- **Instructions to follow**
Repeat the listing below line for line, exactly as shown.

[Recorded information — start]

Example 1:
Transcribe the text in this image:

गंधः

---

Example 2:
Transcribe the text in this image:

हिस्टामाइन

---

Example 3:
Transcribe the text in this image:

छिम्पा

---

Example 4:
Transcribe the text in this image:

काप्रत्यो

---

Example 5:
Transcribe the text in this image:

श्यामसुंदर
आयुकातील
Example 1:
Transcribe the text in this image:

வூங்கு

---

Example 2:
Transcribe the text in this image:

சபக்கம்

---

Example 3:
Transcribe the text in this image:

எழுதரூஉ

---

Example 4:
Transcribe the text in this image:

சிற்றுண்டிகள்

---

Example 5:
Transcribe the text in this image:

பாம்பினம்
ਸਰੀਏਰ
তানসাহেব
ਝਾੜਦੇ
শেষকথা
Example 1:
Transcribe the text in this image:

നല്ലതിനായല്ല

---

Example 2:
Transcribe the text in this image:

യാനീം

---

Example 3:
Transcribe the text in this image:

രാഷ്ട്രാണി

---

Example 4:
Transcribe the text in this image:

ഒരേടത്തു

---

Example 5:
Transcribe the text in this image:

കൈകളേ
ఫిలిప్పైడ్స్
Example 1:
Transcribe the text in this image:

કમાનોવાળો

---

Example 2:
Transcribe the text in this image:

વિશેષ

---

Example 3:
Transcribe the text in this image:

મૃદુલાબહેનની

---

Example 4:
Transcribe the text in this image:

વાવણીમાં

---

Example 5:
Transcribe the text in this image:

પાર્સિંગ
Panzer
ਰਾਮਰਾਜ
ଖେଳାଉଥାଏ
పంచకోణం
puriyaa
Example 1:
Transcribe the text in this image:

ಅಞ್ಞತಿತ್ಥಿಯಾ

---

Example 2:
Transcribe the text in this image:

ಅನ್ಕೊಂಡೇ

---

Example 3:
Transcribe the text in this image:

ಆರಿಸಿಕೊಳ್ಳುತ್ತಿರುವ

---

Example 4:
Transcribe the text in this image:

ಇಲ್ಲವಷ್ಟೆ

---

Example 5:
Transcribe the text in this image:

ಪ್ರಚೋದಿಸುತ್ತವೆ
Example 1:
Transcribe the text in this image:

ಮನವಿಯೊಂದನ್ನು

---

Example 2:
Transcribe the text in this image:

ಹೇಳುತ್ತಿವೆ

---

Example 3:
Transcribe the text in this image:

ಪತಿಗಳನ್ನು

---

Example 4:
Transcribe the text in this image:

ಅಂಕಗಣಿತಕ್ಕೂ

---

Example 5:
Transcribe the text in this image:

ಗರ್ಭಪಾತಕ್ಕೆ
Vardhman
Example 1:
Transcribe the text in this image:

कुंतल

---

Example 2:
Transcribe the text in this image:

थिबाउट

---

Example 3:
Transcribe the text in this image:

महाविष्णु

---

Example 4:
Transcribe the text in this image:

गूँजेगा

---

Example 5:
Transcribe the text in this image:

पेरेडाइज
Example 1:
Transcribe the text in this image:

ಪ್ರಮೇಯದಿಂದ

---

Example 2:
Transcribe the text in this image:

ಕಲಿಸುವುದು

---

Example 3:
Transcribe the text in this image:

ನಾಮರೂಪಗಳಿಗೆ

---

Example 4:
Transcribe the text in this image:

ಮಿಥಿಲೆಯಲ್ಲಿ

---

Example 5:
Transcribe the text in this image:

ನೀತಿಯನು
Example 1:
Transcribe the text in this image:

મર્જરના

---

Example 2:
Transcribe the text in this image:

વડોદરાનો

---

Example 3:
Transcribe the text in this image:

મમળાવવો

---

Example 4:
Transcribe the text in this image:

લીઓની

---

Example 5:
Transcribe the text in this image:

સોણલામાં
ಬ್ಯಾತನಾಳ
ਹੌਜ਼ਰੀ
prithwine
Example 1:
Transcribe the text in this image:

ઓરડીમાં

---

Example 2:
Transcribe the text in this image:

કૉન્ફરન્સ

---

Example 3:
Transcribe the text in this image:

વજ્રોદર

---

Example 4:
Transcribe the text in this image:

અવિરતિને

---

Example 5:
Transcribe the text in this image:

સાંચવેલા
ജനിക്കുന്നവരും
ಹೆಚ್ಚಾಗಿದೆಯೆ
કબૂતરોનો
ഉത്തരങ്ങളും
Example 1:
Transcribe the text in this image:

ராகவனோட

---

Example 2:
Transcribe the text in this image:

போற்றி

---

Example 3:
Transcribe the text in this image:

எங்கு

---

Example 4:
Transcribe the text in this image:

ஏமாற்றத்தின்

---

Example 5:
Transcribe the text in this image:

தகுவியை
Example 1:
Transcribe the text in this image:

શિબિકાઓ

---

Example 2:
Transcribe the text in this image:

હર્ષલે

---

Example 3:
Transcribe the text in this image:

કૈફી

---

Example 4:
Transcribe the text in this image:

[Recorded information — finish]

- **Exercise result**
Example 1:
Transcribe the text in this image:

गंधः

---

Example 2:
Transcribe the text in this image:

हिस्टामाइन

---

Example 3:
Transcribe the text in this image:

छिम्पा

---

Example 4:
Transcribe the text in this image:

काप्रत्यो

---

Example 5:
Transcribe the text in this image:

श्यामसुंदर
आयुकातील
Example 1:
Transcribe the text in this image:

வூங்கு

---

Example 2:
Transcribe the text in this image:

சபக்கம்

---

Example 3:
Transcribe the text in this image:

எழுதரூஉ

---

Example 4:
Transcribe the text in this image:

சிற்றுண்டிகள்

---

Example 5:
Transcribe the text in this image:

பாம்பினம்
ਸਰੀਏਰ
তানসাহেব
ਝਾੜਦੇ
শেষকথা
Example 1:
Transcribe the text in this image:

നല്ലതിനായല്ല

---

Example 2:
Transcribe the text in this image:

യാനീം

---

Example 3:
Transcribe the text in this image:

രാഷ്ട്രാണി

---

Example 4:
Transcribe the text in this image:

ഒരേടത്തു

---

Example 5:
Transcribe the text in this image:

കൈകളേ
ఫిలిప్పైడ్స్
Example 1:
Transcribe the text in this image:

કમાનોવાળો

---

Example 2:
Transcribe the text in this image:

વિશેષ

---

Example 3:
Transcribe the text in this image:

મૃદુલાબહેનની

---

Example 4:
Transcribe the text in this image:

વાવણીમાં

---

Example 5:
Transcribe the text in this image:

પાર્સિંગ
Panzer
ਰਾਮਰਾਜ
ଖେଳାଉଥାଏ
పంచకోణం
puriyaa
Example 1:
Transcribe the text in this image:

ಅಞ್ಞತಿತ್ಥಿಯಾ

---

Example 2:
Transcribe the text in this image:

ಅನ್ಕೊಂಡೇ

---

Example 3:
Transcribe the text in this image:

ಆರಿಸಿಕೊಳ್ಳುತ್ತಿರುವ

---

Example 4:
Transcribe the text in this image:

ಇಲ್ಲವಷ್ಟೆ

---

Example 5:
Transcribe the text in this image:

ಪ್ರಚೋದಿಸುತ್ತವೆ
Example 1:
Transcribe the text in this image:

ಮನವಿಯೊಂದನ್ನು

---

Example 2:
Transcribe the text in this image:

ಹೇಳುತ್ತಿವೆ

---

Example 3:
Transcribe the text in this image:

ಪತಿಗಳನ್ನು

---

Example 4:
Transcribe the text in this image:

ಅಂಕಗಣಿತಕ್ಕೂ

---

Example 5:
Transcribe the text in this image:

ಗರ್ಭಪಾತಕ್ಕೆ
Vardhman
Example 1:
Transcribe the text in this image:

कुंतल

---

Example 2:
Transcribe the text in this image:

थिबाउट

---

Example 3:
Transcribe the text in this image:

महाविष्णु

---

Example 4:
Transcribe the text in this image:

गूँजेगा

---

Example 5:
Transcribe the text in this image:

पेरेडाइज
Example 1:
Transcribe the text in this image:

ಪ್ರಮೇಯದಿಂದ

---

Example 2:
Transcribe the text in this image:

ಕಲಿಸುವುದು

---

Example 3:
Transcribe the text in this image:

ನಾಮರೂಪಗಳಿಗೆ

---

Example 4:
Transcribe the text in this image:

ಮಿಥಿಲೆಯಲ್ಲಿ

---

Example 5:
Transcribe the text in this image:

ನೀತಿಯನು
Example 1:
Transcribe the text in this image:

મર્જરના

---

Example 2:
Transcribe the text in this image:

વડોદરાનો

---

Example 3:
Transcribe the text in this image:

મમળાવવો

---

Example 4:
Transcribe the text in this image:

લીઓની

---

Example 5:
Transcribe the text in this image:

સોણલામાં
ಬ್ಯಾತನಾಳ
ਹੌਜ਼ਰੀ
prithwine
Example 1:
Transcribe the text in this image:

ઓરડીમાં

---

Example 2:
Transcribe the text in this image:

કૉન્ફરન્સ

---

Example 3:
Transcribe the text in this image:

વજ્રોદર

---

Example 4:
Transcribe the text in this image:

અવિરતિને

---

Example 5:
Transcribe the text in this image:

સાંચવેલા
ജനിക്കുന്നവരും
ಹೆಚ್ಚಾಗಿದೆಯೆ
કબૂતરોનો
ഉത്തരങ്ങളും
Example 1:
Transcribe the text in this image:

ராகவனோட

---

Example 2:
Transcribe the text in this image:

போற்றி

---

Example 3:
Transcribe the text in this image:

எங்கு

---

Example 4:
Transcribe the text in this image:

ஏமாற்றத்தின்

---

Example 5:
Transcribe the text in this image:

தகுவியை
Example 1:
Transcribe the text in this image:

શિબિકાઓ

---

Example 2:
Transcribe the text in this image:

હર્ષલે

---

Example 3:
Transcribe the text in this image:

કૈફી

---

Example 4:
Transcribe the text in this image:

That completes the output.